Llega un momento en que tienes que decir: "Ya es suficiente". No de manera vengativa. Pero si te importan las almas de las personas, incluso de las que te están lastimando, debes decirles que dejen de pecar.
Tiene que hacer la pregunta de diagnóstico: ¿Estoy sirviendo principalmente al Señor o al pueblo? A menudo esos coinciden, y eso es genial. Pero a veces, si predica o dirige de cierta manera, causará problemas.

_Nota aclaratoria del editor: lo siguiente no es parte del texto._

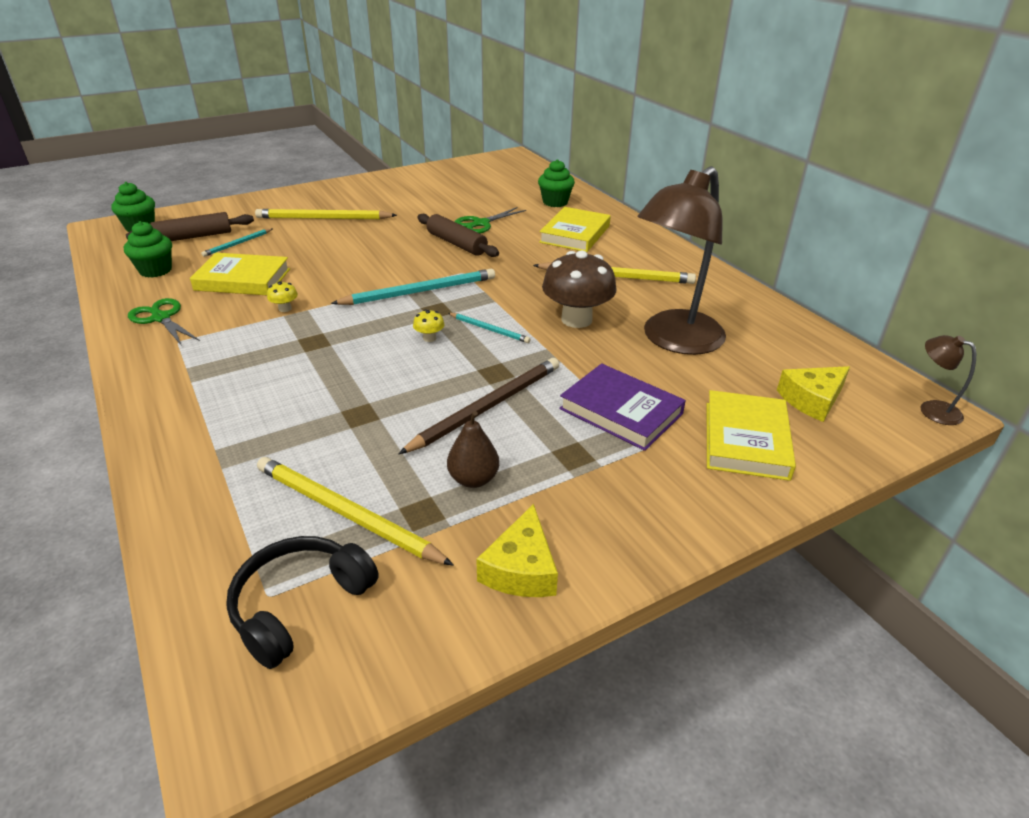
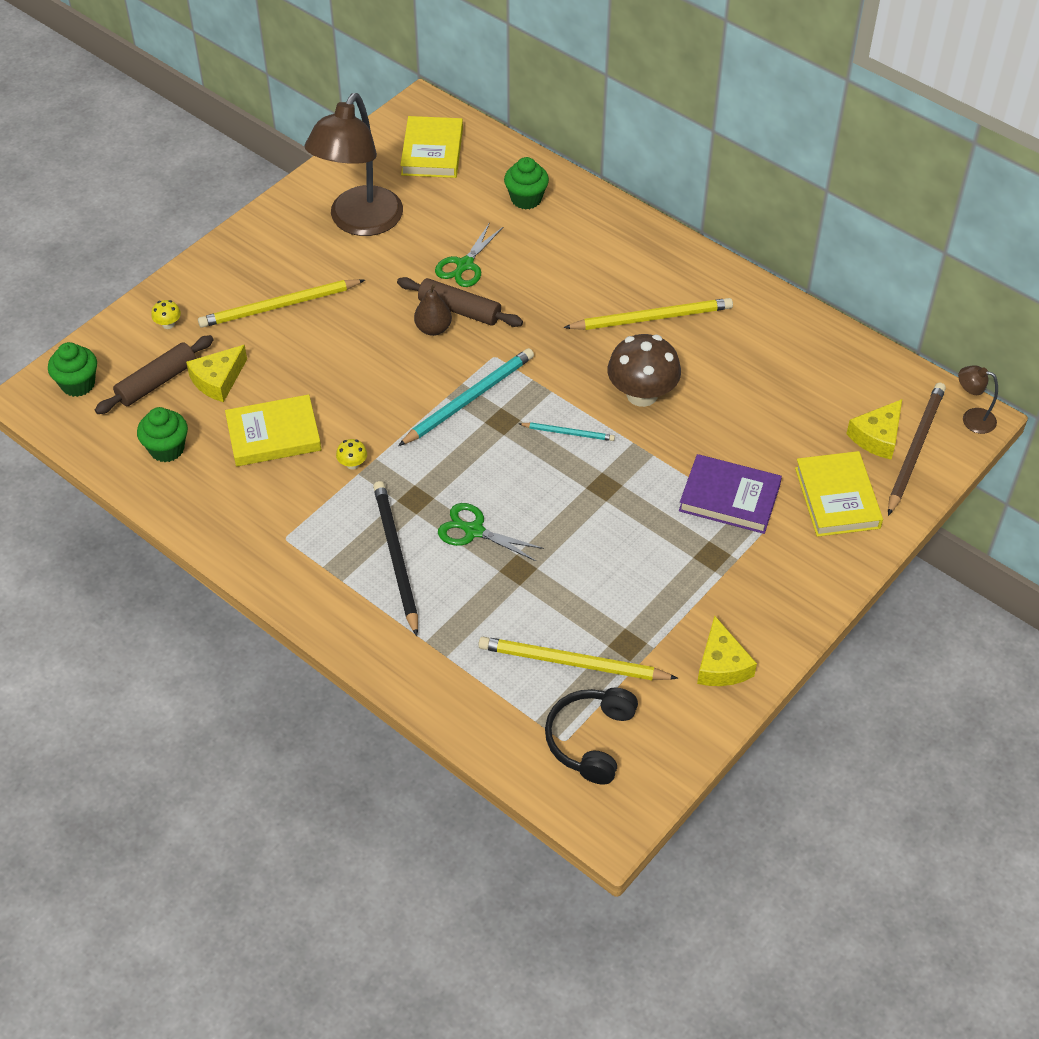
camera: 20 degrees left, 15 degrees up
green scissors [128,298,200,346] -> green scissors moved to [438,503,544,561]
turquoise pencil [201,229,272,257] -> yellow cheese [186,345,247,402]
brown pencil [399,358,559,454] -> brown pencil moved to [888,383,946,516]
yellow mushroom [413,309,445,342] -> yellow mushroom moved to [151,300,181,329]
brown pear [447,411,499,488] -> brown pear moved to [414,284,452,336]
yellow book [539,207,611,252] -> yellow book moved to [400,116,463,178]
brown lamp [637,166,726,355] -> brown lamp moved to [304,93,403,236]
none -> black pencil [373,481,418,636]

Hay algo extraño que sucede en las iglesias donde las personas espiritualizan sus desacuerdos y decepciones. Los pastores tienen que decidir en algún momento si van a hacer lo correcto o lo popular, que se protege a sí mismo. Ahí es cuando descubres si eres pastor o simplemente un empleado. Si temes a Dios, no estará tan preocupado por cómo se verá. Si prioriza a su familia tomará sus días de vacaciones y tendrá límites saludables.
Me hace pensar, cómo, muchas veces, la iglesia ha "espiritualizado" la Cultura de la queja que causa un profundo dolor a todos.